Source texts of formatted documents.
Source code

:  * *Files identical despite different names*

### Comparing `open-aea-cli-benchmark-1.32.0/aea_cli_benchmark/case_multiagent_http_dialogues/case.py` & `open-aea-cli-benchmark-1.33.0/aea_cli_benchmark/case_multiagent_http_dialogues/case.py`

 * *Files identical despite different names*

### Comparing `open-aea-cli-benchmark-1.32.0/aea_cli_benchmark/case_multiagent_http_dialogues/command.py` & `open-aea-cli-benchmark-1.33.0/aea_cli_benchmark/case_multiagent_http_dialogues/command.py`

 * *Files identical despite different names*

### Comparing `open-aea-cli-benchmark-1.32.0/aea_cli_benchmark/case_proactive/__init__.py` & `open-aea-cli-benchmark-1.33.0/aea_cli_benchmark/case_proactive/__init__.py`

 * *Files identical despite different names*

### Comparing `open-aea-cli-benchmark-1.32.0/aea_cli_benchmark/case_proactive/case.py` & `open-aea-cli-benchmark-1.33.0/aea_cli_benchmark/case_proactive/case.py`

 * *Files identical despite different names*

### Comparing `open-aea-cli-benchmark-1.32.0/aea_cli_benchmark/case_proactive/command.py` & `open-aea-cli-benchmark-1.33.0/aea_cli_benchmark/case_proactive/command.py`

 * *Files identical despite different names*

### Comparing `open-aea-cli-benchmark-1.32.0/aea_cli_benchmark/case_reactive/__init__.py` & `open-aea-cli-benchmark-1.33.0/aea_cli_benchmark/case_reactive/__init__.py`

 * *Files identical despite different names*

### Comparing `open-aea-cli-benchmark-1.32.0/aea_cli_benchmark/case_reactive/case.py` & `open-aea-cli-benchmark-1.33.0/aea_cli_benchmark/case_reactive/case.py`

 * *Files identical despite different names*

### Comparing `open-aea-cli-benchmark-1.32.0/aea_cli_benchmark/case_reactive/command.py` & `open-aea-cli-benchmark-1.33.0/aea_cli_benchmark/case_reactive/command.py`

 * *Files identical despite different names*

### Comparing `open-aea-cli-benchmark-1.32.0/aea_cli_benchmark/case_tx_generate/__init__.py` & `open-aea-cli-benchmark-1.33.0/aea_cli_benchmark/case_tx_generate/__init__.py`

--

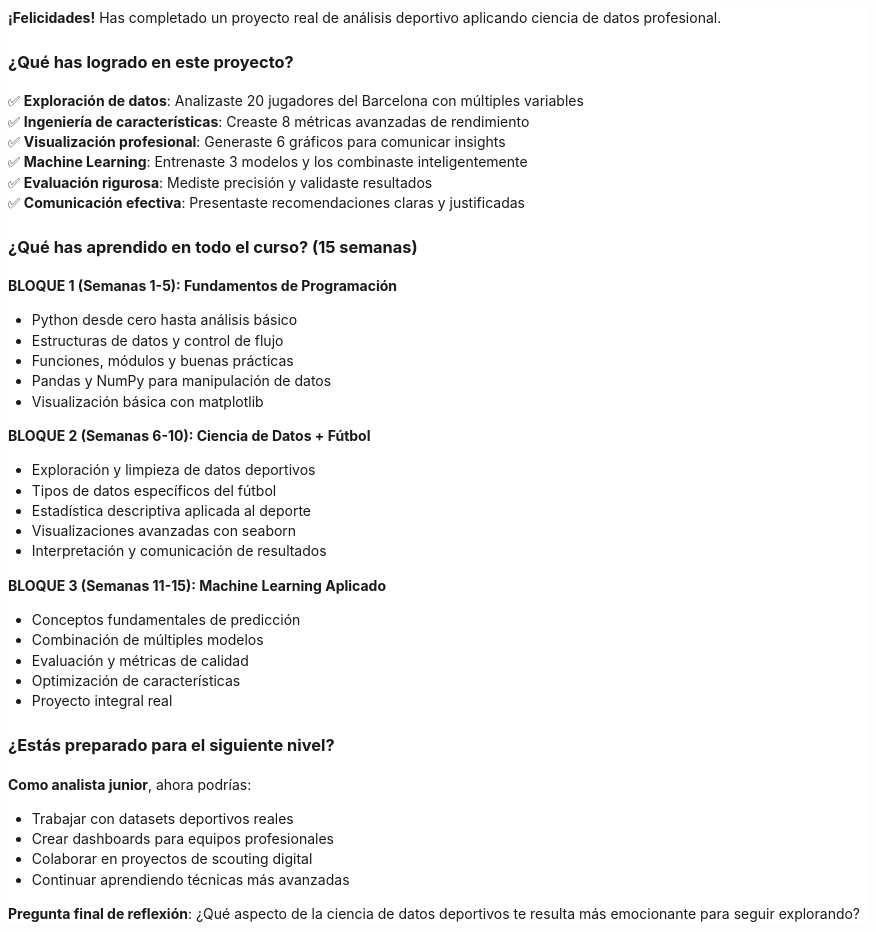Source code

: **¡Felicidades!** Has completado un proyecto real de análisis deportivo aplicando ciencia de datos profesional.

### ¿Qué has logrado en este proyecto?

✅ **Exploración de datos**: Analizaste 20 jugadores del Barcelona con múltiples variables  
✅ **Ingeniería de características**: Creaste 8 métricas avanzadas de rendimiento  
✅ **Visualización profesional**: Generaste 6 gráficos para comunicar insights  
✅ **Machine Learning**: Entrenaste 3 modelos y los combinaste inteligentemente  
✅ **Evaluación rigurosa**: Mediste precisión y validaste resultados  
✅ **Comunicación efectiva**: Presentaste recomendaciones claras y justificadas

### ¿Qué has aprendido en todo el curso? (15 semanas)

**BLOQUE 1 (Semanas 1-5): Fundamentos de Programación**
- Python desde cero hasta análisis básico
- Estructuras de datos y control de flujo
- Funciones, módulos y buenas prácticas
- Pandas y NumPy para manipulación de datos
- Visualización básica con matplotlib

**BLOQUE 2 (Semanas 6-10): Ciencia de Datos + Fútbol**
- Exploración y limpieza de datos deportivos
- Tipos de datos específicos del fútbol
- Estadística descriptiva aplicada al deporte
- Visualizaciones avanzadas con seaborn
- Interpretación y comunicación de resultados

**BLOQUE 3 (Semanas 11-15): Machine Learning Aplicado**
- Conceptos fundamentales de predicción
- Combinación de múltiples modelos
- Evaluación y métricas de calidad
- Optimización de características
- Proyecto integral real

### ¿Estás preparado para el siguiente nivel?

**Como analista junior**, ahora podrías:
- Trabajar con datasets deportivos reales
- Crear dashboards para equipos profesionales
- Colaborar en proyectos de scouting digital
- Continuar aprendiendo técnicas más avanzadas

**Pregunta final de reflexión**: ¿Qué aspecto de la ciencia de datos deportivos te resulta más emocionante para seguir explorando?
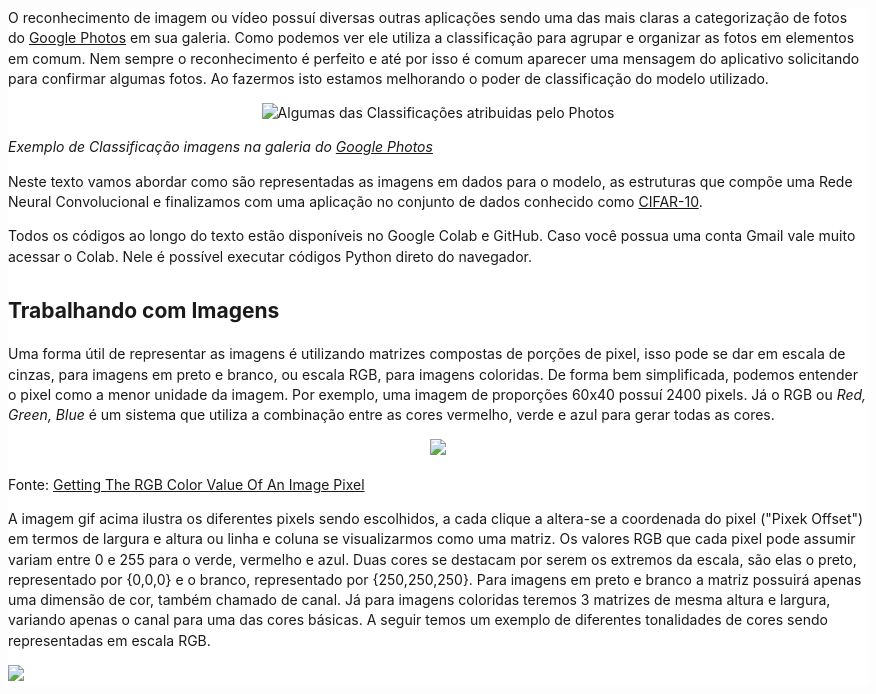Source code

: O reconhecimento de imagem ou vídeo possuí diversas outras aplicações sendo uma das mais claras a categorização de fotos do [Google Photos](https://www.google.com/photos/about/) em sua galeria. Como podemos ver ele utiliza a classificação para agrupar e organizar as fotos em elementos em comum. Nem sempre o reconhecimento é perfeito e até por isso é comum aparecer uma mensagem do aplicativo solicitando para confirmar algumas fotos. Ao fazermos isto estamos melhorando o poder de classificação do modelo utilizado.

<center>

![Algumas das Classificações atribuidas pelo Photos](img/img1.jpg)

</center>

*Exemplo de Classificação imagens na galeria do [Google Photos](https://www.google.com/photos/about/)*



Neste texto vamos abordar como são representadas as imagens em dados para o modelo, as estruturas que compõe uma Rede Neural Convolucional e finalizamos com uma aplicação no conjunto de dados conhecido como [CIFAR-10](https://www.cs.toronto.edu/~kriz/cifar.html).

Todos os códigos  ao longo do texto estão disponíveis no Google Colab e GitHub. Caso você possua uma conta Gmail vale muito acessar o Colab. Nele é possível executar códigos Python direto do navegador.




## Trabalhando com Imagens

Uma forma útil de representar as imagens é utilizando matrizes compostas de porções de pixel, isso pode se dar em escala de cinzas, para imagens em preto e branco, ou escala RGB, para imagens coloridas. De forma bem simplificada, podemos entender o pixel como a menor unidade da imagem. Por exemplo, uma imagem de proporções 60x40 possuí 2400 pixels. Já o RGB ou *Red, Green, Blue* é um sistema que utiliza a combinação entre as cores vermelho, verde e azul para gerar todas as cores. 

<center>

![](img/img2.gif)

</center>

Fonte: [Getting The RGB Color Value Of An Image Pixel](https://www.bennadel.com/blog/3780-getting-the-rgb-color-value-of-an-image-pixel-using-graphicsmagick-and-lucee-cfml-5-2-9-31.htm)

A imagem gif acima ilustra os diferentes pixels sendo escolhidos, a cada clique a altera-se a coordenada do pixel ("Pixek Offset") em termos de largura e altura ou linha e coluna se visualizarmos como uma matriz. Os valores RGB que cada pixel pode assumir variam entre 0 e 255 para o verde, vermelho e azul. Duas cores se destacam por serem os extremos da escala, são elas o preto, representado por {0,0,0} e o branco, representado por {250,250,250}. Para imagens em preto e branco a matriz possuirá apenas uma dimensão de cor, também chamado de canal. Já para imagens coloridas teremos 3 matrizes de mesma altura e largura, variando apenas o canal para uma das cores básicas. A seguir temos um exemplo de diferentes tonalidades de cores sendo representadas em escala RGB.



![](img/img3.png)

Problem description. Every line with "BLOQUE" in it should be copied from the entries above.

Expected answer.
**BLOQUE 1 (Semanas 1-5): Fundamentos de Programación**
**BLOQUE 2 (Semanas 6-10): Ciencia de Datos + Fútbol**
**BLOQUE 3 (Semanas 11-15): Machine Learning Aplicado**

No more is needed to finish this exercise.